The one thing to bear in mind with reference to the single tax principle is that it contemplates the abolition of land monopoly and the consequent freeing of industry from all monopoly shackles and trammels. It would accomplish this by making competition free. Competition being the antithesis of monopoly, to abolish one is to establish the other. To make competition free, therefore, is to apply the natural remedy to the ills that flow from monopoly. Now, all the ills which seem to come from normal production on a large scale are caused by the same monopolistic circumstances that make the evil trust possible. To get rid of them, we must adopt the same remedy that is required for the trust. Free competition must be established.

Whoever will consider what free competition means, will realize the beneficently progressive character of the effects that would be produced by the introduction of a principle like that of the single tax, which is simply an effective method of unshackling competition. With competition freed and monopoly abolished no one could fail to secure his equitable share in the benefits of social growth. To all such the new modes of production which were more prolific and required less labor, would be welcomed as a boon. It is the operation of the principle of monopoly, not of free competition, that makes them now a menace. If the great factory, the department store, capitalistic farming, or any other normal species of large production is a menace to any industrial class, it is not because such method is in itself bad, but because the injured class is divested of its competing power. Restore that power by abolishing monopoly through making competition free, and special difficulties of adjustment which now seem insuperable obstacles, would prove to be the merest shadows in the path. What labor of all grades needs is not to be helped but to be freed. Being freed, it would help itself.

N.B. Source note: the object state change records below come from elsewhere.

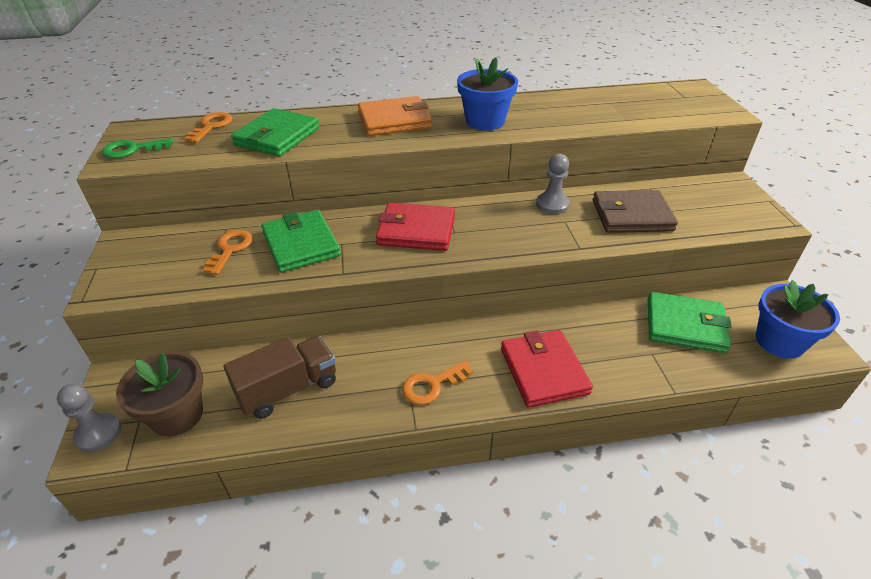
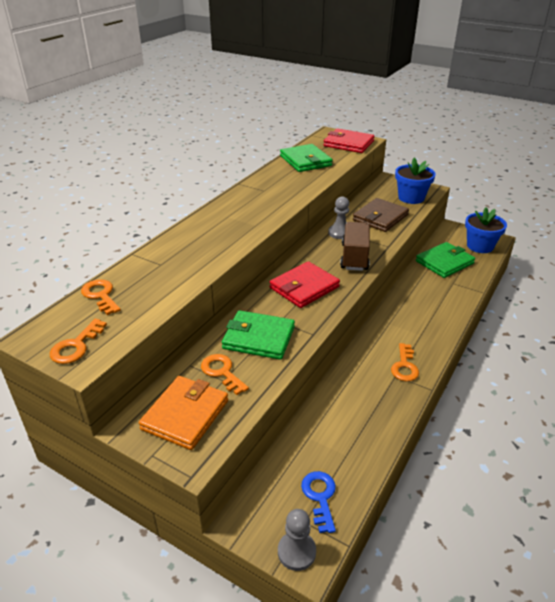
camera: 50 degrees left, 5 degrees down
green key [102,138,173,158] -> orange key [50,319,107,364]
brown flower pot [116,351,203,437] -> blue key [301,471,336,533]
brown truck [223,336,336,419] -> brown truck moved to [340,222,370,271]
green wallet [231,108,319,157] -> green wallet moved to [280,144,333,172]
orange wallet [358,96,432,136] -> orange wallet moved to [139,376,228,450]
blue flower pot [457,57,518,130] -> blue flower pot moved to [395,157,436,204]
red wallet [501,330,593,408] -> red wallet moved to [323,128,375,153]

It can be freed only by abolishing the monopoly of land, for land is the native element of labor.

By means of the single tax principle the abolition of land monopoly can be fully accomplished. By means of the single tax method it can be far advanced. Under this simple land reform, sound in economics and unassailable in morals, no one could hold any kind of land out of use without suffering serious and continual loss. Land would have to be used, and be well used, or be abandoned. There would be no profit in mere ownership. That goal being reached - indeed, long before it had been fully reached - trade having meanwhile and by the same method been freed by the abolition of commercial and industrial taxes, and of highway obstacles, the benefits of economic improvement would be generally diffused and the evil spirit of the trust would be exorcised. With the annual value of special landed advantages applied to common use and no longer retained by private owners; with taxes on industry thus made unnecessary, and consequently abolished; with highways freed from special privilege; with unused land everywhere made freely accessible, and the barriers of the industrial corral thus broken down; with demand for productive work thereby made to exceed supply, and through the free interplay of all the economic forces of consumption and production perpetually to maintain that excess, - with these demonstrable effects of the single tax realized, there would be no more possibility of subjugating labor and monopolizing business with paper agreements, than of holding back the waters of Niagara with a paper dam.